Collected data
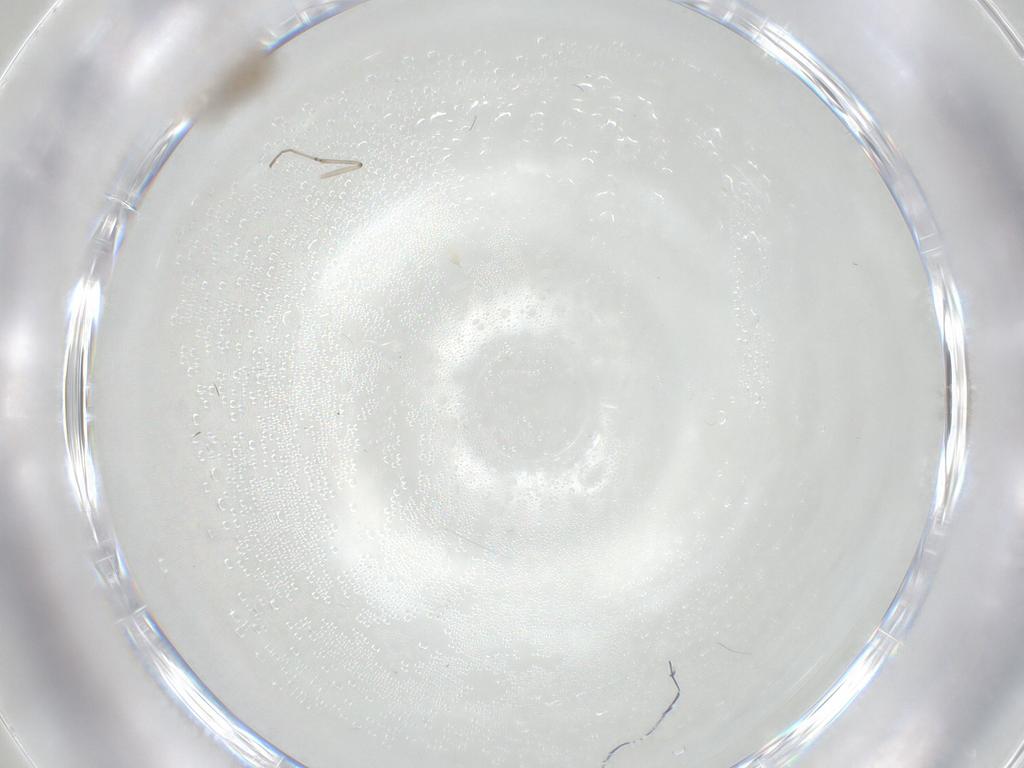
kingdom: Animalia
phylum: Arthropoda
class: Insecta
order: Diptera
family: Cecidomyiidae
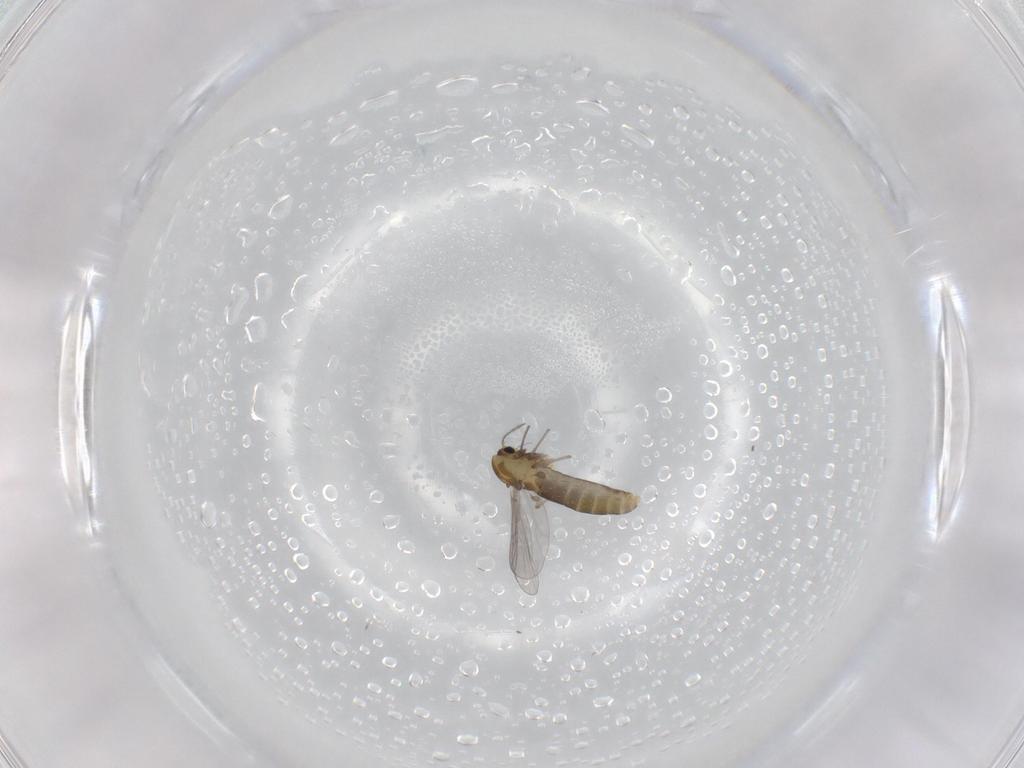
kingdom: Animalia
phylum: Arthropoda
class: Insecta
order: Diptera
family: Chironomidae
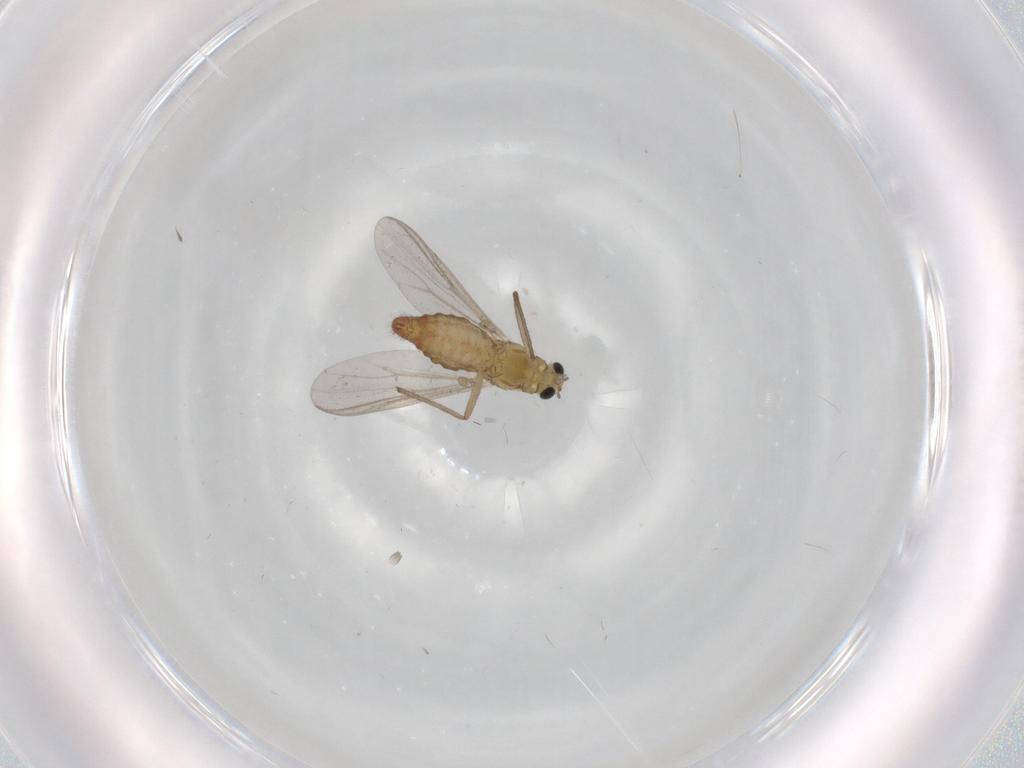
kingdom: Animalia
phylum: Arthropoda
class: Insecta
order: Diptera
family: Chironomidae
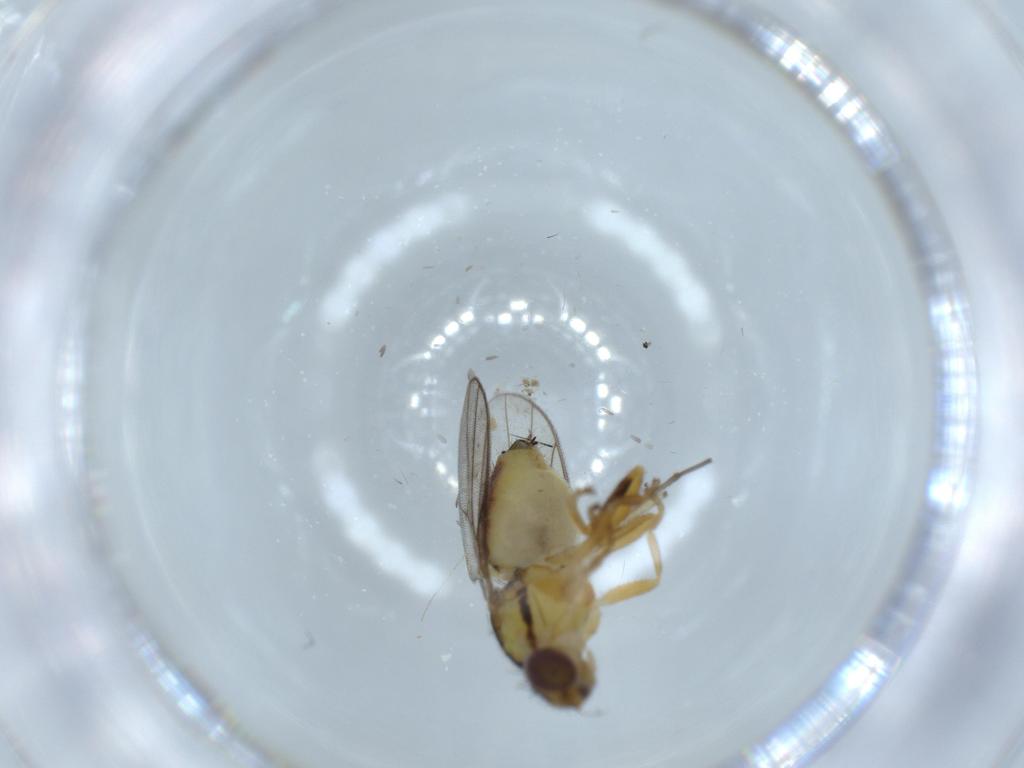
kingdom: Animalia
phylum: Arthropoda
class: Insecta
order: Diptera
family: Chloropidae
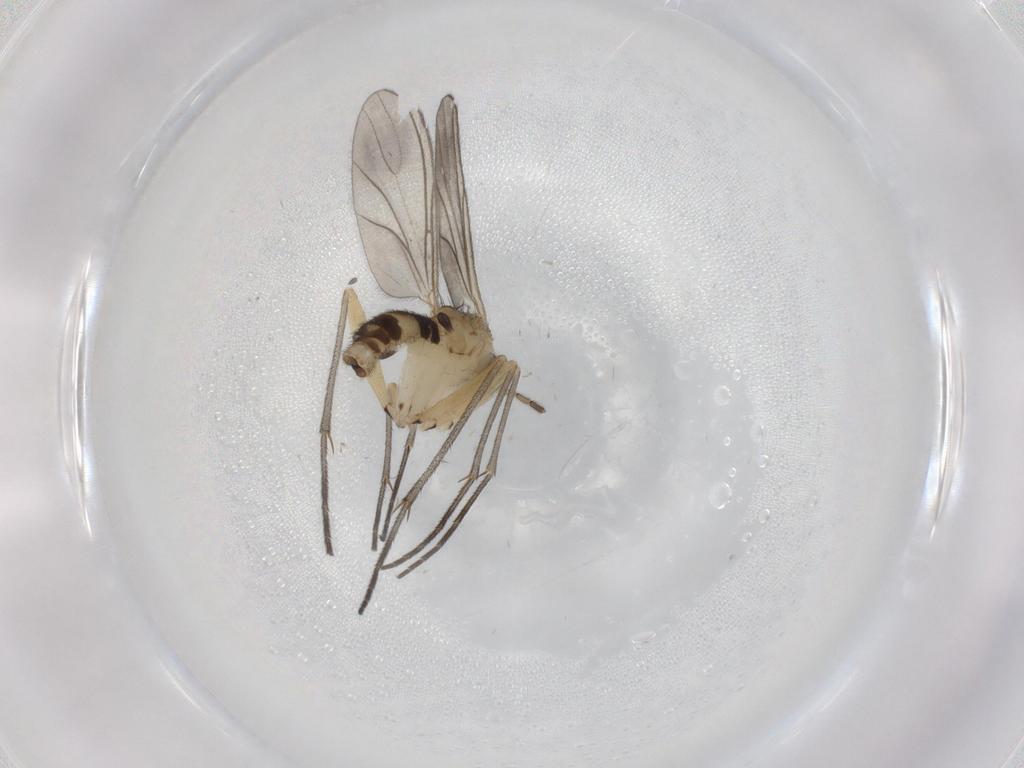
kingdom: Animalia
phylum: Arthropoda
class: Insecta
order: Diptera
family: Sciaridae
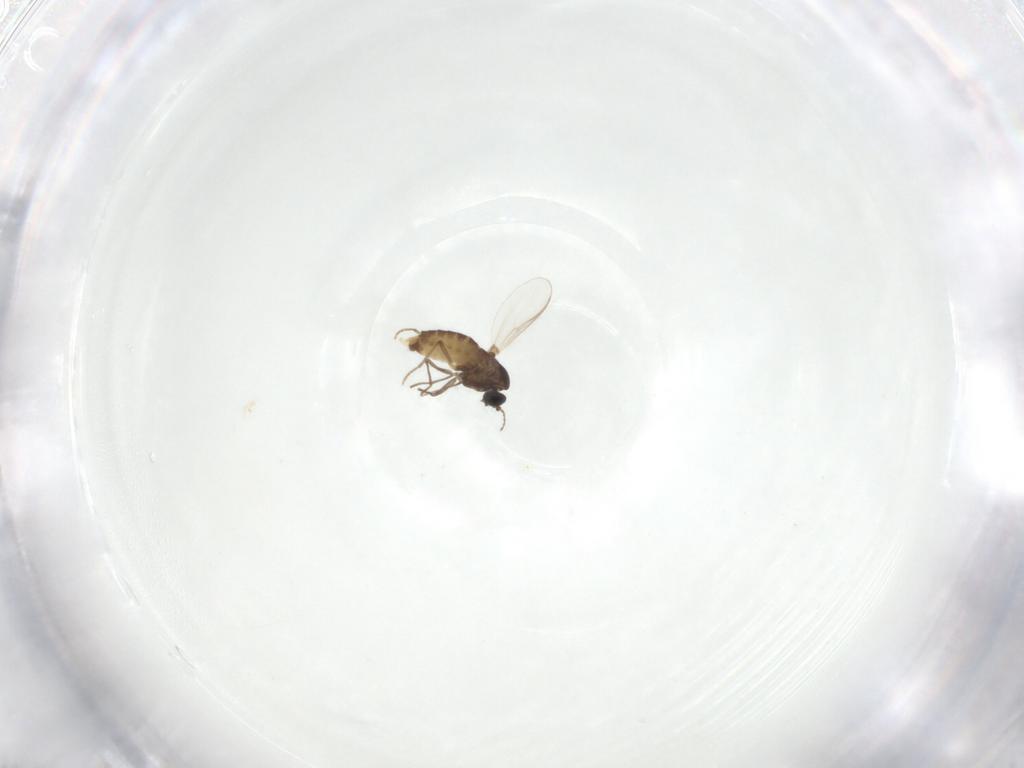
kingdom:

DIRECTIONS = Render the lines above as a numbered list, skipping any blank lines. Leave the pictures out.

OUTPUT =
1. kingdom: Animalia
2. phylum: Arthropoda
3. class: Insecta
4. order: Diptera
5. family: Cecidomyiidae
6. kingdom: Animalia
7. phylum: Arthropoda
8. class: Insecta
9. order: Diptera
10. family: Chironomidae
11. kingdom: Animalia
12. phylum: Arthropoda
13. class: Insecta
14. order: Diptera
15. family: Chironomidae
16. kingdom: Animalia
17. phylum: Arthropoda
18. class: Insecta
19. order: Diptera
20. family: Chloropidae
21. kingdom: Animalia
22. phylum: Arthropoda
23. class: Insecta
24. order: Diptera
25. family: Sciaridae
26. kingdom:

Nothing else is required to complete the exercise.